İstanbul Modern‘in sanatseverlerle buluşturduğu Atölye Modern Çevrimiçi Yaz Dönemi’nde modern ve çağdaş sanat yapıtlarının nasıl çözümlenebileceğine ve yorumlanabileceğine dair yöntemler sunan Sanat Yapıtlarının Gizleri seminerleri 2 Ağustos’ta başlıyor.
Dört hafta sürecek seminerler, 2, 9, 16, 23 Ağustos Salı günleri, 19.30-21.30 saatleri arasında video konferans sistemi aracılığıyla canlı olarak gerçekleşecek. Sanat yapıtlarının çözümlenmesine odaklanan seminerde, katılımcılar her derste farklı dönemlerden iki sanat eserini karşılaştırmalı olarak inceleyecek.
Dr. Öğr. Üyesi Fırat Arapoğlu yönetiminde düzenlenen programda ele alınan çalışmalar, malzeme özellikleri, taşıdıkları örtük ve açık anlamlar, dönemlerini temsil eden ve aşan özellikleri, üretim yöntemleri gibi farklı açılardan analiz edilecek. Seminerler, katılımcılara bir sanat eserinin nasıl çözümlenebileceğine ve yorumlanabileceğine dair yöntemler ve yeni bakış açıları sunacak.
Derslerin tamamına katılanlara Atölye Modern Katılım Belgesi verilecek. Detaylı bilgiye 0212 334 73 52 telefon numarası üzerinden ve atolyemodern@istanbulmodern.org adresinden ulaşmak mümkün.
Seminer Programı
1. Hafta: Edouard Manet’nin “Kırda Piknik” (1863) ve Vincent van Gogh’un “Yıldızlı Gece” (1889) yapıtlarının çözümlenmesine odaklanır. Yapıtlarla birlikte 19. yüzyılın ikinci yarısından sonra sanatın nasıl evrildiğine dair ipuçları sunar.

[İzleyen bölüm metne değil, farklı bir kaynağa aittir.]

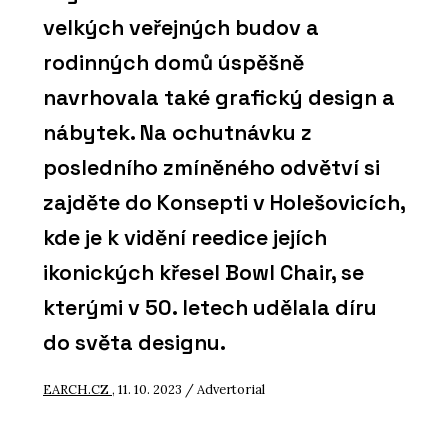
velkých veřejných budov a
rodinných domů úspěšně
navrhovala také grafický design a
nábytek. Na ochutnávku z
posledního zmíněného odvětví si
zajděte do Konsepti v Holešovicích,
kde je k vidění reedice jejích
ikonických křesel Bowl Chair, se
kterými v 50. letech udělala díru
do světa designu.
EARCH.CZ
, 11. 10. 2023 / Advertorial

2. Hafta: Marcel Duchamp’ın “Çeşme” (1917) ve Hannah Höch’ün “Cut With the Kitchen Knife Dada Through the Last Weimar Beer-Belly Cultural Epoch in Germany” (1919-20) yapıtlarının çözümlenmesiyle gerçekleşir. Bu sanat yapıtlarından yola çıkarak modern sanatta avangard kavramına ve bu kavramın eleştirisine odaklanır.
3. Hafta: Yoko Ono’nun “Painting to be stepped on” (1960-61) ve Hans Haacke’nin “MoMa Poll” (1970) yapıtlarının çözümlenmesiyle gerçekleşir. 20. yüzyılın ikinci yarısından sonra sanat üretim pratiklerine dair gelişen büyük dönüşümü işler.
4. Hafta: Felix Gonzalez-Torres’in “Untitled (Portrait of Ross in L.A.)” (1991) ve Kara Walker’ın “A Subtlety, or the Marvelous Sugar Baby, an Homage to the Unpaid and Overworked Artisans Who Have Refined Our Sweet Tastes From the Cane Fields to the Kitchens of the New World on the Occasion of the Demolition of the Domino Sugar Refining Plant” (2014) yapıtlarının çözümlenmesiyle gerçekleşir. Malzemesi, sergilemesi ve üretim süreçleriyle günümüz sanatının ifade zenginliğine değinir ve sanatsal söylemin politik izdüşümlerini irdeler.